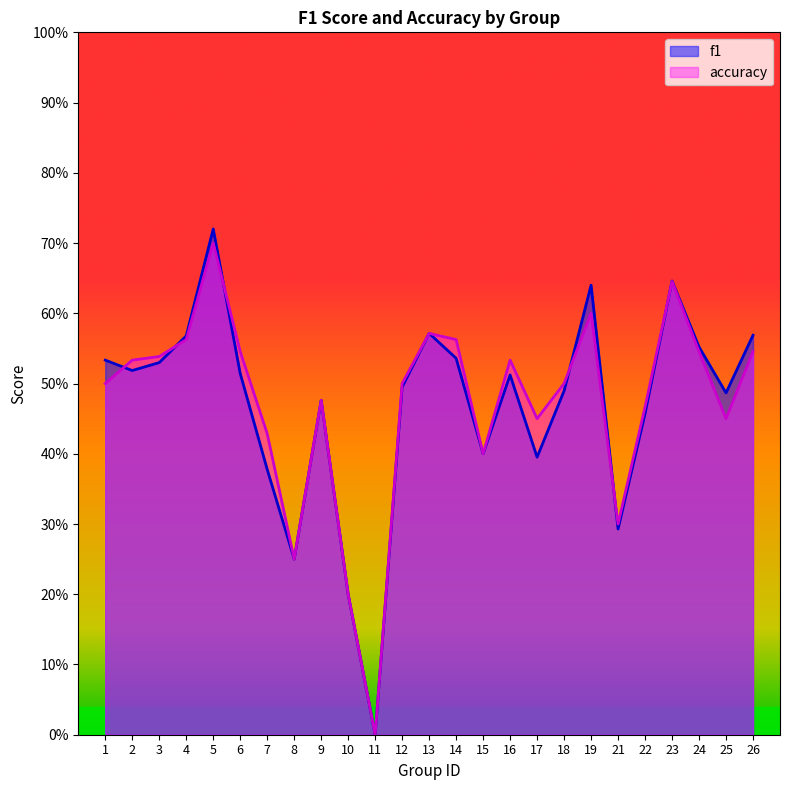

What is the highest value of the accuracy series?

0.7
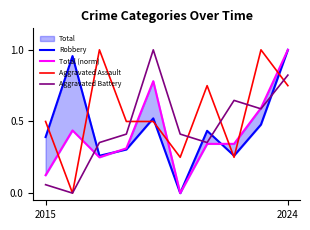

What is the difference between the Aggravated Assault values at 7 and 6?

0.5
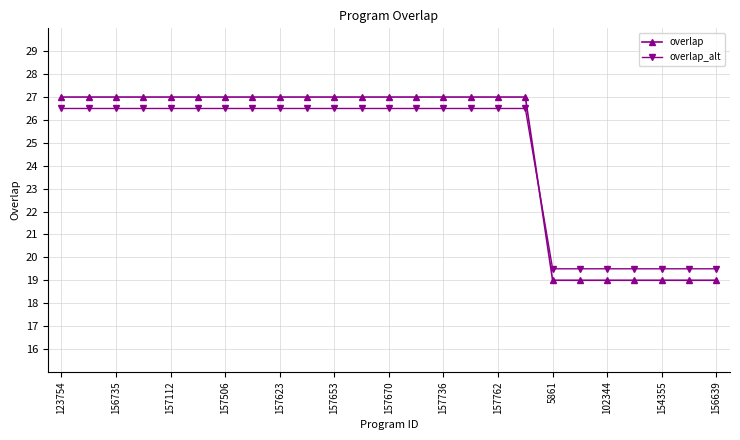

What is the greatest value displayed?

27.0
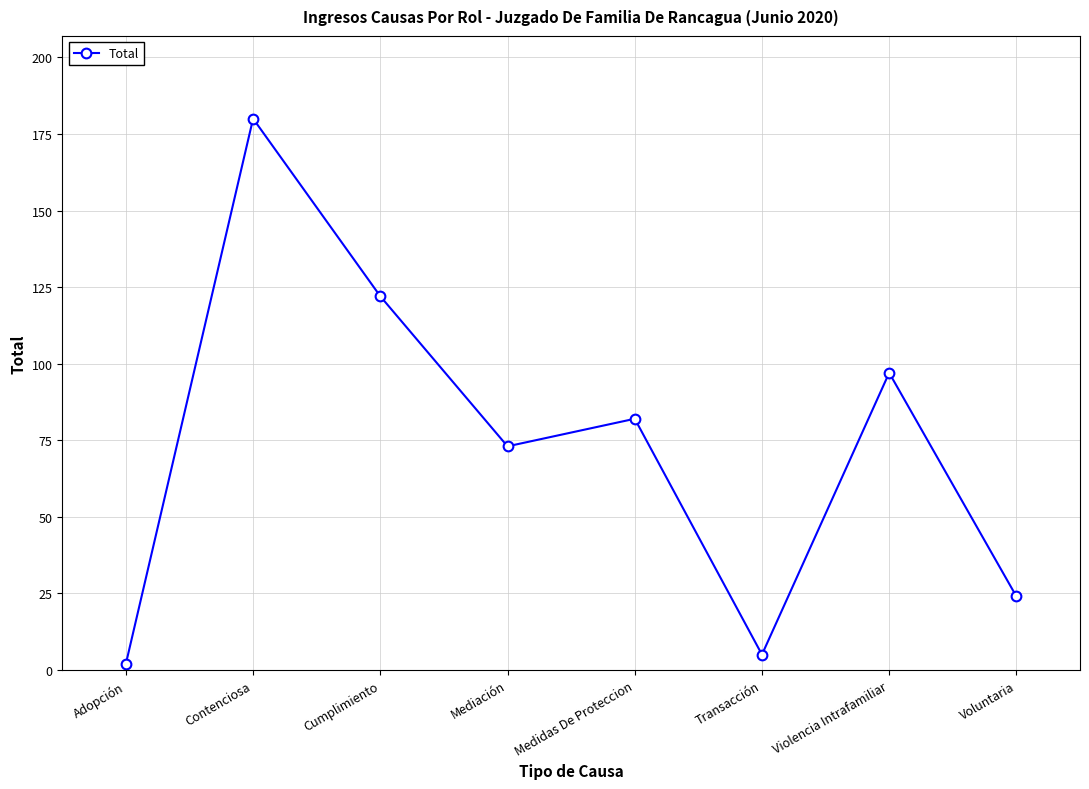

How many data points are less than 82?

4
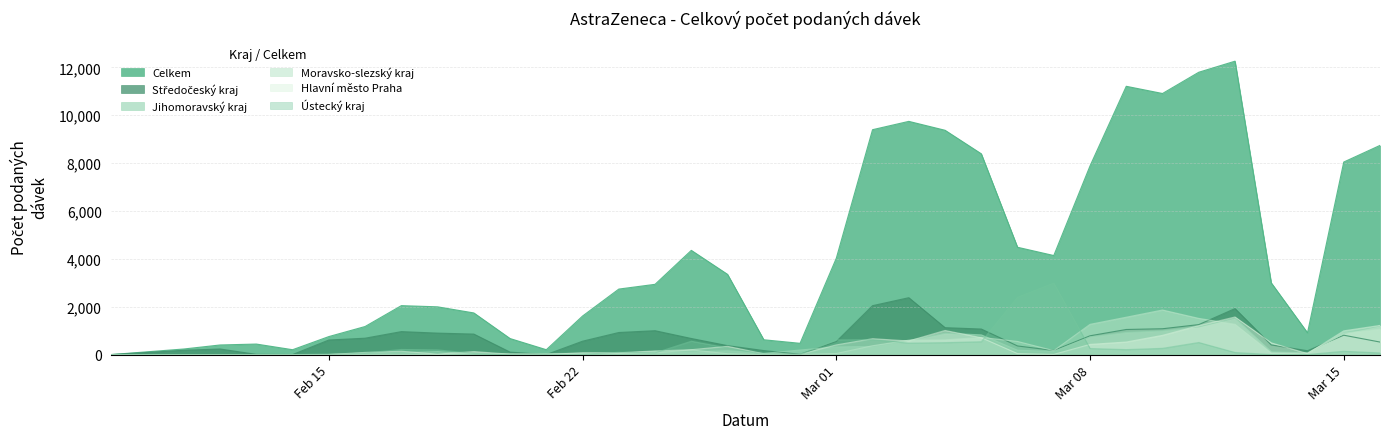

What is the label of the 18th point from the right?

27.02.2021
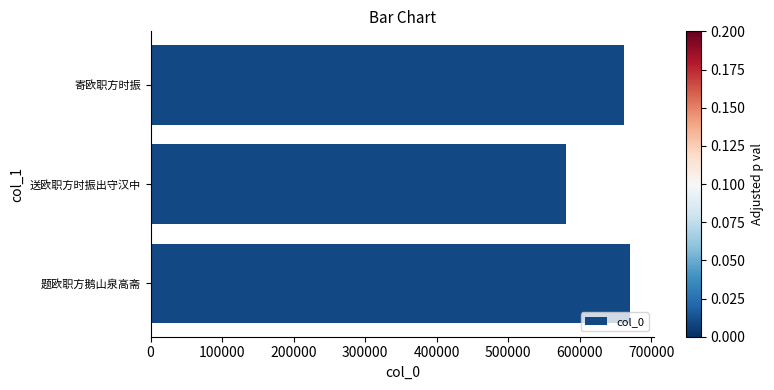

Between 送欧职方时振出守汉中 and 题欧职方鹅山泉高斋, which is larger?

题欧职方鹅山泉高斋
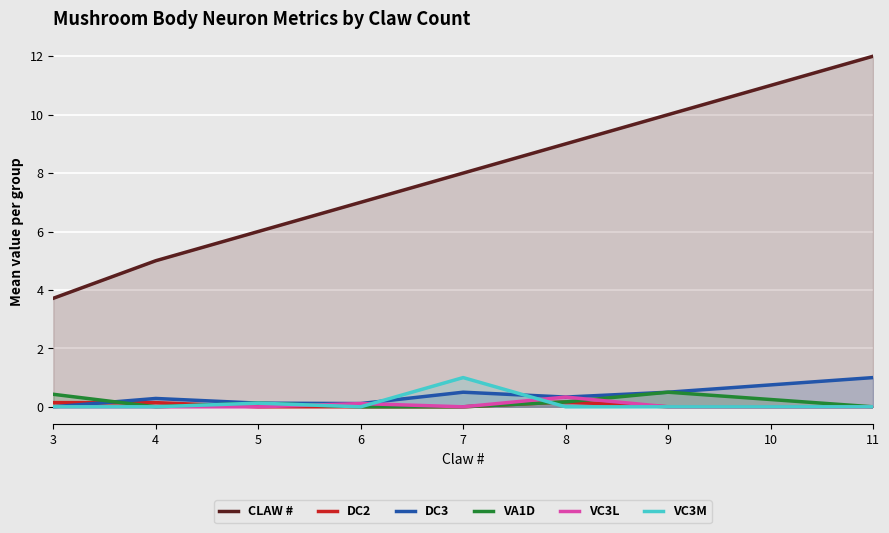

How many distinct data groups are displayed?

6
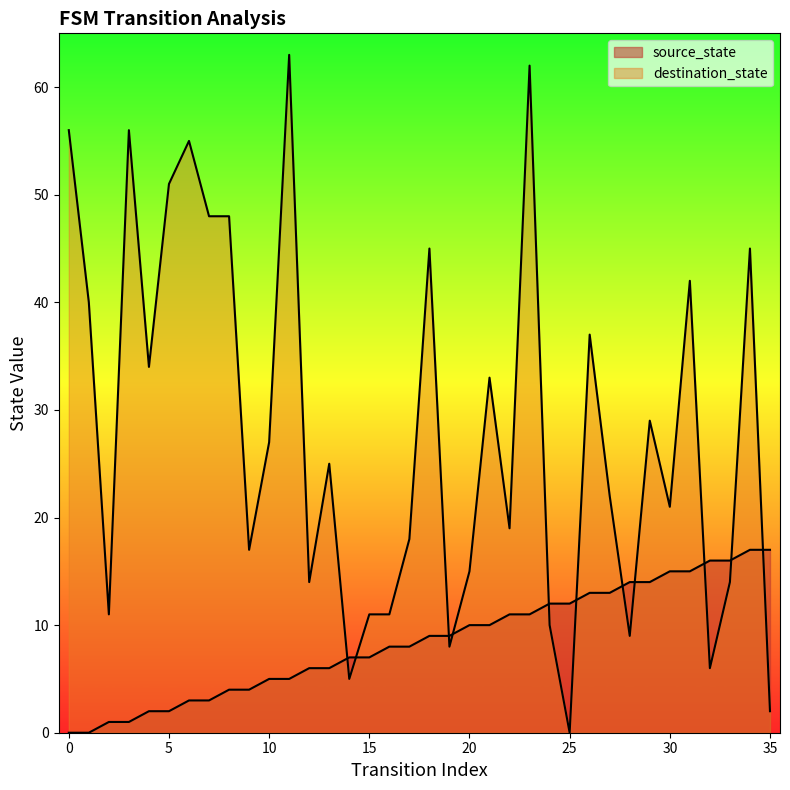

Which series has the largest total across all categories?

destination_state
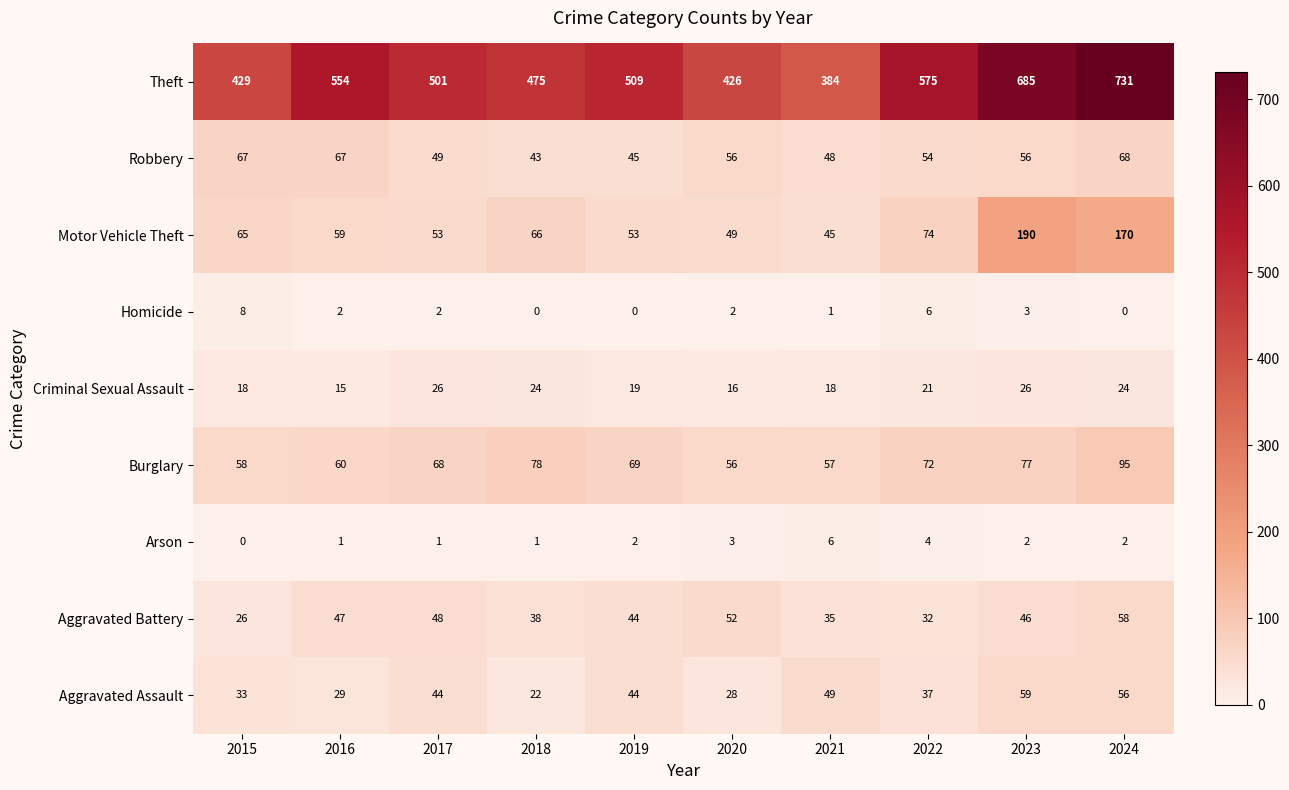

Which series has the widest spread of values?

Theft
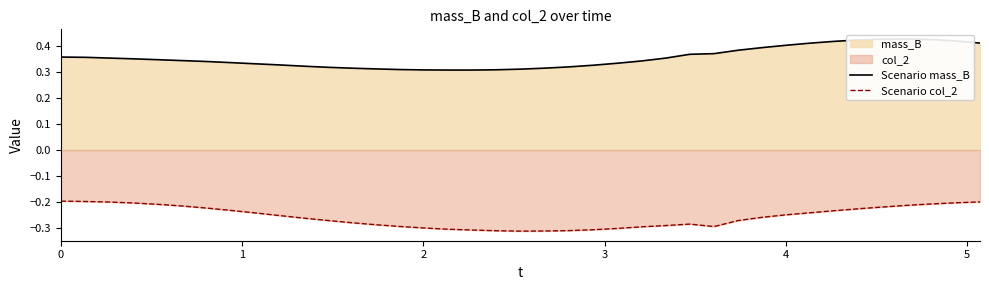

Is the value of Scenario mass_B at 22 greater than the value of Scenario col_2 at 30?

Yes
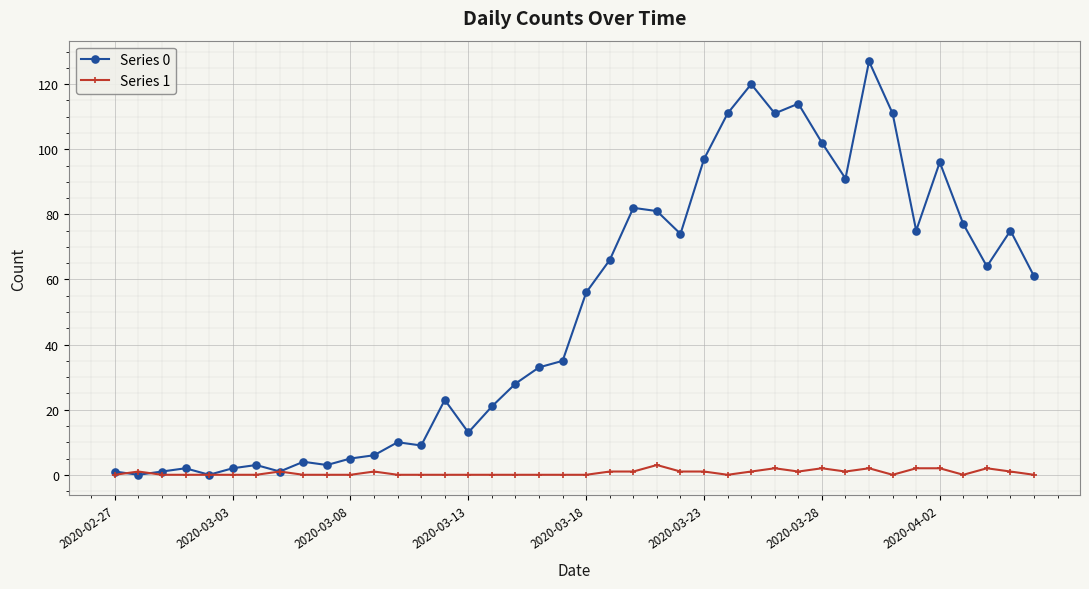

In Series 0, how many points are lower than both neighbors (excluding endpoints)?

11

----

• **Problem to work on**
Rewrite all of the data above, replacing "Which series has" with "What series has" and leaving every other part unchanged. Omit the pictures.

• **Result of the task**
What is the highest value of the accuracy series?

0.7

What is the difference between the Aggravated Assault values at 7 and 6?

0.5

What is the greatest value displayed?

27.0

How many data points are less than 82?

4

What is the label of the 18th point from the right?

27.02.2021

Between 送欧职方时振出守汉中 and 题欧职方鹅山泉高斋, which is larger?

题欧职方鹅山泉高斋

How many distinct data groups are displayed?

6

What series has the largest total across all categories?

destination_state

What series has the widest spread of values?

Theft

Is the value of Scenario mass_B at 22 greater than the value of Scenario col_2 at 30?

Yes

In Series 0, how many points are lower than both neighbors (excluding endpoints)?

11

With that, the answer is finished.